Write the entries out again. Each one must match exactly.
-*-
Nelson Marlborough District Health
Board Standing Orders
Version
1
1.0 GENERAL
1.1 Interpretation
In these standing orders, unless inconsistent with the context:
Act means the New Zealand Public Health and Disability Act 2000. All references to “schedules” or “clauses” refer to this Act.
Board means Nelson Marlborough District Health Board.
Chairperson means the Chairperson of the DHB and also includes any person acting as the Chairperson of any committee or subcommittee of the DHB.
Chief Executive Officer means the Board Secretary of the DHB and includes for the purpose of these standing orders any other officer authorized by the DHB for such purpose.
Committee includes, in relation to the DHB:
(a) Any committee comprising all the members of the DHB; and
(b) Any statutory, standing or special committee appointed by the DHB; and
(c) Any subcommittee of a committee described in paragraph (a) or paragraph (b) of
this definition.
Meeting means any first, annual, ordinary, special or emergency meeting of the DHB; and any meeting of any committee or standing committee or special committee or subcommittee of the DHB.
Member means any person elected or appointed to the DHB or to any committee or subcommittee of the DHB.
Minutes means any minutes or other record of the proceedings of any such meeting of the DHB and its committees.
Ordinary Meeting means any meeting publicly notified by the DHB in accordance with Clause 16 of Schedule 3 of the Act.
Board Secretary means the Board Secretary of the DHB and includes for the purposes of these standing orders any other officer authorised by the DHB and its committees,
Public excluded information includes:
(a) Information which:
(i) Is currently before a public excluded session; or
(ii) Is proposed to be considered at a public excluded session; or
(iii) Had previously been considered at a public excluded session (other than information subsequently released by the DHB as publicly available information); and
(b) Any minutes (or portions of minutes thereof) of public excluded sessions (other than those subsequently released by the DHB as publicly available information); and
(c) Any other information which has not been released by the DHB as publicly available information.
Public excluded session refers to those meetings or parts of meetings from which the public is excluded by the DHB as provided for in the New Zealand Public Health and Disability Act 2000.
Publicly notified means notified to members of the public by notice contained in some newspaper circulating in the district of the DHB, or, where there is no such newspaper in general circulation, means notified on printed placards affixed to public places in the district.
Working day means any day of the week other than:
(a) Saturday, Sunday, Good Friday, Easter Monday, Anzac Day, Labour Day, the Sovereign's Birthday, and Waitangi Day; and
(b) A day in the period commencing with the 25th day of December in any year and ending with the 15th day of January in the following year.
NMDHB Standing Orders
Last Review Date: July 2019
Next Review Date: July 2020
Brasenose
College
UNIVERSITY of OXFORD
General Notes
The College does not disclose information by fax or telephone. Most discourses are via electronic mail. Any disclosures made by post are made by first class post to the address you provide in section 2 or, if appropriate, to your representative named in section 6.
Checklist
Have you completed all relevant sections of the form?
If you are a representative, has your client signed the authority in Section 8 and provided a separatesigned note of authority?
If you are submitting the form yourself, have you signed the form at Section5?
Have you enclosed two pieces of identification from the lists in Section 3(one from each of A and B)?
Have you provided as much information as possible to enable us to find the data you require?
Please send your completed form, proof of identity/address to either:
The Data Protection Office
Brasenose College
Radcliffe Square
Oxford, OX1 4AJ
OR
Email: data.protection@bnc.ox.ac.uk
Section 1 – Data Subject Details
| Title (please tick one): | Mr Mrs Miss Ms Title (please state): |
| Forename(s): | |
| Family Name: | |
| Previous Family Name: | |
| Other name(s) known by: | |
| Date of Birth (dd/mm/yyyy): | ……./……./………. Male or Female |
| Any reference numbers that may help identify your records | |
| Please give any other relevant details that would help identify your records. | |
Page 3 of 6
-*-
SOLUTION TO THIS EXERCISE:
Nelson Marlborough District Health
Board Standing Orders
Version
1
1.0 GENERAL
1.1 Interpretation
In these standing orders, unless inconsistent with the context:
Act means the New Zealand Public Health and Disability Act 2000. All references to “schedules” or “clauses” refer to this Act.
Board means Nelson Marlborough District Health Board.
Chairperson means the Chairperson of the DHB and also includes any person acting as the Chairperson of any committee or subcommittee of the DHB.
Chief Executive Officer means the Board Secretary of the DHB and includes for the purpose of these standing orders any other officer authorized by the DHB for such purpose.
Committee includes, in relation to the DHB:
(a) Any committee comprising all the members of the DHB; and
(b) Any statutory, standing or special committee appointed by the DHB; and
(c) Any subcommittee of a committee described in paragraph (a) or paragraph (b) of
this definition.
Meeting means any first, annual, ordinary, special or emergency meeting of the DHB; and any meeting of any committee or standing committee or special committee or subcommittee of the DHB.
Member means any person elected or appointed to the DHB or to any committee or subcommittee of the DHB.
Minutes means any minutes or other record of the proceedings of any such meeting of the DHB and its committees.
Ordinary Meeting means any meeting publicly notified by the DHB in accordance with Clause 16 of Schedule 3 of the Act.
Board Secretary means the Board Secretary of the DHB and includes for the purposes of these standing orders any other officer authorised by the DHB and its committees,
Public excluded information includes:
(a) Information which:
(i) Is currently before a public excluded session; or
(ii) Is proposed to be considered at a public excluded session; or
(iii) Had previously been considered at a public excluded session (other than information subsequently released by the DHB as publicly available information); and
(b) Any minutes (or portions of minutes thereof) of public excluded sessions (other than those subsequently released by the DHB as publicly available information); and
(c) Any other information which has not been released by the DHB as publicly available information.
Public excluded session refers to those meetings or parts of meetings from which the public is excluded by the DHB as provided for in the New Zealand Public Health and Disability Act 2000.
Publicly notified means notified to members of the public by notice contained in some newspaper circulating in the district of the DHB, or, where there is no such newspaper in general circulation, means notified on printed placards affixed to public places in the district.
Working day means any day of the week other than:
(a) Saturday, Sunday, Good Friday, Easter Monday, Anzac Day, Labour Day, the Sovereign's Birthday, and Waitangi Day; and
(b) A day in the period commencing with the 25th day of December in any year and ending with the 15th day of January in the following year.
NMDHB Standing Orders
Last Review Date: July 2019
Next Review Date: July 2020
Brasenose
College
UNIVERSITY of OXFORD
General Notes
The College does not disclose information by fax or telephone. Most discourses are via electronic mail. Any disclosures made by post are made by first class post to the address you provide in section 2 or, if appropriate, to your representative named in section 6.
Checklist
Have you completed all relevant sections of the form?
If you are a representative, has your client signed the authority in Section 8 and provided a separatesigned note of authority?
If you are submitting the form yourself, have you signed the form at Section5?
Have you enclosed two pieces of identification from the lists in Section 3(one from each of A and B)?
Have you provided as much information as possible to enable us to find the data you require?
Please send your completed form, proof of identity/address to either:
The Data Protection Office
Brasenose College
Radcliffe Square
Oxford, OX1 4AJ
OR
Email: data.protection@bnc.ox.ac.uk
Section 1 – Data Subject Details
| Title (please tick one): | Mr Mrs Miss Ms Title (please state): |
| Forename(s): | |
| Family Name: | |
| Previous Family Name: | |
| Other name(s) known by: | |
| Date of Birth (dd/mm/yyyy): | ……./……./………. Male or Female |
| Any reference numbers that may help identify your records | |
| Please give any other relevant details that would help identify your records. | |
Page 3 of 6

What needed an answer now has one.